What you say makes sense for voltage but not for current.

No.
It applies to both voltage and current.
Why makes you think there's a difference?

2A rms AC has the same heating effect as 2A rms DC.
Hence the power from 2A AC is the same power as 2A DC.

That is the definition of rms.

That's true as far as it goes.
But the current out of the transformer is not 2Arms in your example, it is 4.5Arms.
As you pointedly noted in post #12 "RMS is the square root of the mean squared" which applies to current as well as voltage.

So if you look at the high peak current drawn by the rectifier-capacitor in post #9, you can see that this causes the transformer RMS current to be ≈1.9 times the DC output current (in the small Waveform window).
The is because of the high I²R loss in the transformer windings from the high peak currents as compared to the average current.
If you don't believe the simulation calculated RMS value, you can do your RMS calculation of that waveform to see its high RMS value.

Why do you think Hammond derates the transformer by 60% if that weren't true?

 

Taking a big step backwards- let's also consider what you are expecting in terms of performance.
The circuit shown in the first post will not regulate voltage very well, it will sag under load.

There are much better regulator circuit designs out there.

 

Ac voltage and current are specified in rms values..after rectification and filtration they tend to go higher in magnitude and direction cause the waveform tends to attain maximum amplitude..so to my own opinion if a transformer is rated 2.5A rms after rectification it should be able to deliver more than that..althouugh I Understand perfectly what u meant by the transformer burning out since there is no limiter there..

RMS voltage of a sine wave is the amplitude times 0.7.
Another way of putting it, rms x 1.414 = amplitude.

We know that when you charge a capacitor via a rectifier diode, the voltage on the capacitor will seek the maximum voltage, i.e. the amplitude of the sine wave.

However, the reservoir capacitor cannot maintain that peak amplitude because the diode conducts for only a small fraction of the cycle. Hence if the transformer is rated at 2.5A rms, don't expect it to be able to deliver 3.5A DC. That is why there is ripple in the DC supply voltage.

If you convert both voltage rms and current rms to peak voltage and current, then you are asking the transformer to deliver twice the amount of power that it was intended. The transformer is limited by the amount of power it can deliver.

How much power the transformer can actually deliver depends on the construction of the transformer and not what the manufacturer puts on the label and specifications. The output voltage of the transformer will droop as the output current is increased.

Hammond transformers are known to be very conservatively rated.

 

No.
It applies to both voltage and current.
Why makes you think there's a difference?
That's true as far as it goes.
But the current out of the transformer is not 2Arms in your example, it is 4.5Arms.
As you pointedly noted in post #12 "RMS is the square root of the mean squared" which applies to current as well as voltage.
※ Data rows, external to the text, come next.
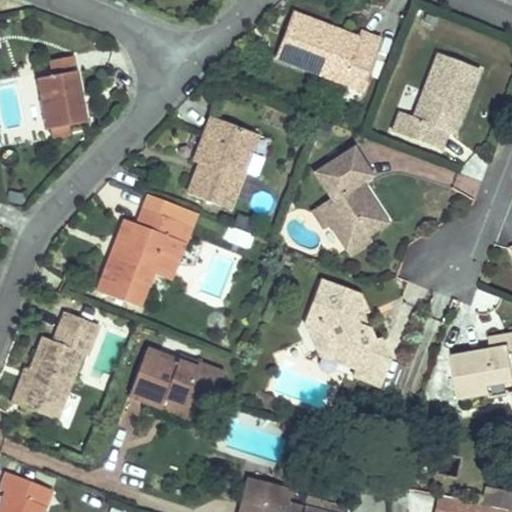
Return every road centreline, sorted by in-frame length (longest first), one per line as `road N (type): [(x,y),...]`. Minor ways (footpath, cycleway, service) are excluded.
road 1 (residential): [(0,331),(26,245),(133,126),(175,64)]
road 2 (residential): [(175,64),(118,19),(66,0)]
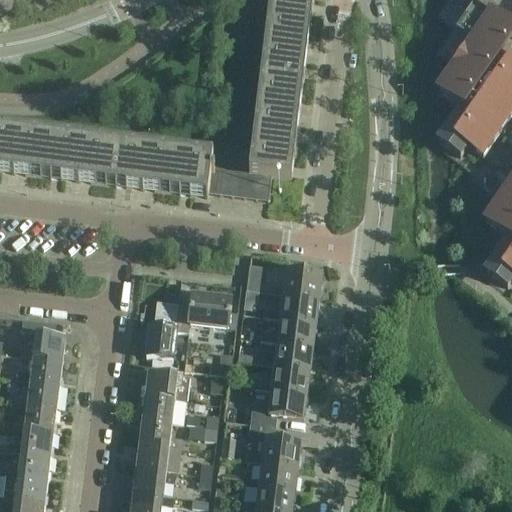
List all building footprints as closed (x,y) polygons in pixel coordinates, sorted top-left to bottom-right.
[(270,0),(249,177),(271,180),(291,182),(312,0),(270,0)] [(511,0),(473,0),(477,2),(456,34),(472,46),(464,57),(463,56),(454,69),(455,70),(438,95),(463,112),(439,146),(460,161),(466,151),(482,162),(511,118),(511,180),(501,196),(504,198),(485,226),(510,242),(486,277),(507,291),(511,283),(511,0)] [(271,180),(249,177),(210,173),(212,159),(0,131),(0,175),(206,201),(207,196),(268,204),(271,180)] [(258,297),(261,272),(249,270),(246,295),(258,297)] [(282,300),(318,305),(322,280),(285,275),(283,292),(267,290),(266,298),(282,300)] [(179,309),(176,335),(189,336),(190,328),(229,333),(232,304),(192,299),(191,310),(179,309)] [(264,314),(263,322),(279,324),(315,328),(318,305),(282,300),(280,315),(264,314)] [(151,330),(147,362),(172,365),(176,335),(179,309),(155,306),(152,331),(151,330)] [(277,339),(261,337),(261,338),(260,346),(276,348),(312,352),(313,352),(315,328),(279,324),(277,339)] [(251,336),(250,344),(260,346),(261,338),(261,337),(261,334),(251,333),(251,336)] [(32,363),(61,367),(64,343),(35,339),(33,353),(20,352),(19,362),(32,363)] [(257,369),(273,371),(309,376),(312,352),(276,348),(274,363),(258,361),(257,369)] [(58,391),(61,367),(32,363),(30,377),(18,376),(16,386),(29,387),(58,391)] [(255,385),(254,394),(269,395),(306,400),(309,376),(273,371),(271,387),(255,385)] [(145,402),(174,405),(186,407),(189,382),(148,377),(145,402)] [(221,399),(223,386),(211,384),(209,398),(221,399)] [(56,414),(58,391),(29,387),(28,399),(15,397),(14,409),(26,410),(56,414)] [(303,424),(306,400),(269,395),(268,411),(251,409),(251,417),(249,430),(274,433),(276,421),(303,424)] [(171,429),(174,405),(145,402),(142,425),(171,429)] [(53,438),(56,414),(26,410),(23,434),(53,438)] [(184,420),(183,429),(196,430),(196,424),(197,421),(184,420)] [(205,433),(217,435),(219,422),(206,421),(205,433)] [(168,452),(171,429),(142,425),(139,449),(168,452)] [(245,467),(260,468),(273,470),(297,473),(300,448),(273,445),(274,433),(249,430),(248,442),(263,444),(261,460),(246,458),(245,467)] [(216,447),(217,435),(205,433),(203,445),(216,447)] [(50,462),(53,438),(23,434),(22,448),(9,447),(8,457),(20,458),(50,462)] [(181,454),(168,452),(139,449),(136,473),(178,478),(181,454)] [(47,485),(50,462),(20,458),(17,482),(47,485)] [(294,497),(297,473),(273,470),(260,468),(258,484),(243,482),(243,480),(222,477),(221,487),(224,488),(242,490),(241,491),(257,493),(294,497)] [(199,481),(211,482),(213,470),(201,469),(199,481)] [(136,473),(133,496),(162,500),(164,488),(174,489),(176,478),(136,473)] [(47,485),(17,482),(5,480),(3,505),(14,506),(44,510),(47,485)] [(209,494),(211,482),(199,481),(198,493),(209,494)] [(223,489),(224,488),(221,487),(216,487),(213,511),(220,511),(221,505),(223,505),(223,503),(225,504),(226,497),(223,495),(223,489)] [(238,511),(292,511),(294,497),(257,493),(255,508),(240,506),(238,511)] [(162,500),(133,496),(131,511),(161,511),(172,511),(173,501),(163,500),(162,500)]
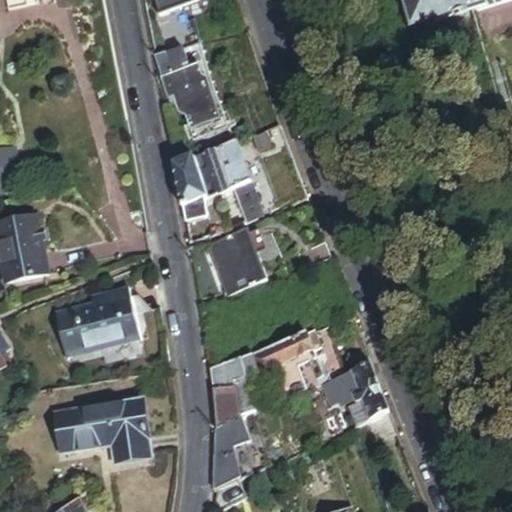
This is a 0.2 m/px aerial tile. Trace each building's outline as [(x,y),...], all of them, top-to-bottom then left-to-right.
[(154,0),(158,20),(190,13),(186,0),(154,0)] [(440,0),(445,17),(506,0),(440,0)] [(188,46),(160,55),(164,69),(193,60),(188,46)] [(195,131),(219,126),(210,83),(204,78),(202,66),(165,74),(170,98),(181,96),(187,125),(195,131)] [(239,195),(257,188),(241,144),(220,151),(236,196),(239,195)] [(16,187),(21,186),(15,150),(0,152),(0,199),(1,205),(13,203),(12,192),(17,191),(16,187)] [(221,201),(236,196),(220,151),(205,156),(221,201)] [(207,205),(213,204),(198,159),(178,166),(186,211),(207,205)] [(251,232),(260,229),(257,188),(239,195),(251,232)] [(225,242),(237,237),(226,204),(223,205),(221,201),(213,204),(225,242)] [(211,220),(207,205),(186,211),(187,217),(188,227),(211,220)] [(16,282),(59,278),(52,218),(9,222),(16,282)] [(223,300),(264,286),(246,234),(237,237),(225,242),(205,248),(223,300)] [(132,291),(95,298),(97,307),(134,300),(132,291)] [(137,317),(155,314),(142,299),(134,300),(137,317)] [(68,359),(168,341),(162,312),(155,314),(137,317),(134,300),(97,307),(60,314),(68,359)] [(0,357),(3,362),(14,356),(0,332),(0,357)] [(268,376),(274,390),(309,378),(308,375),(322,370),(315,353),(326,349),(321,335),(310,339),(309,338),(244,362),(250,382),(268,376)] [(348,370),(371,360),(362,337),(339,346),(348,370)] [(255,417),(260,415),(250,382),(244,362),(213,371),(216,395),(218,413),(219,432),(255,417)] [(369,425),(392,415),(374,368),(342,381),(352,408),(360,429),(369,425)] [(344,411),(352,408),(342,381),(314,392),(322,414),(343,407),(344,411)] [(116,471),(154,467),(147,407),(62,417),(67,459),(114,453),(116,471)] [(377,445),(400,436),(392,415),(369,425),(377,445)] [(241,445),(263,437),(255,417),(219,432),(217,493),(242,482),(241,445)] [(89,511),(84,500),(63,511),(89,511)]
So if you look at the high peak current drawn by the rectifier-capacitor in post #9, you can see that this causes the transformer RMS current to be ≈1.9 times the DC output current (in the small Waveform window).
The is because of the high I²R loss in the transformer windings from the high peak currents as compared to the average current.
If you don't believe the simulation calculated RMS value, you can do your RMS calculation of that waveform to see its high RMS value.

Why do you think Hammond derates the transformer by 60% if that weren't true?

Your simulation on post #9 shows a signal generator consuming 12V x 1.9243A = 23W
while delivering 5V x 1A = 5W to a resistor load. Hence 18W is wasted somewhere in the components given in the simulation. (If the 12V indicated is really 6V amplitude or 6V rms it still doesn't solve the problem.)

I have provided a real world example of a transformer rated for 31.5VA delivering 35.7W with no evidence of overheating.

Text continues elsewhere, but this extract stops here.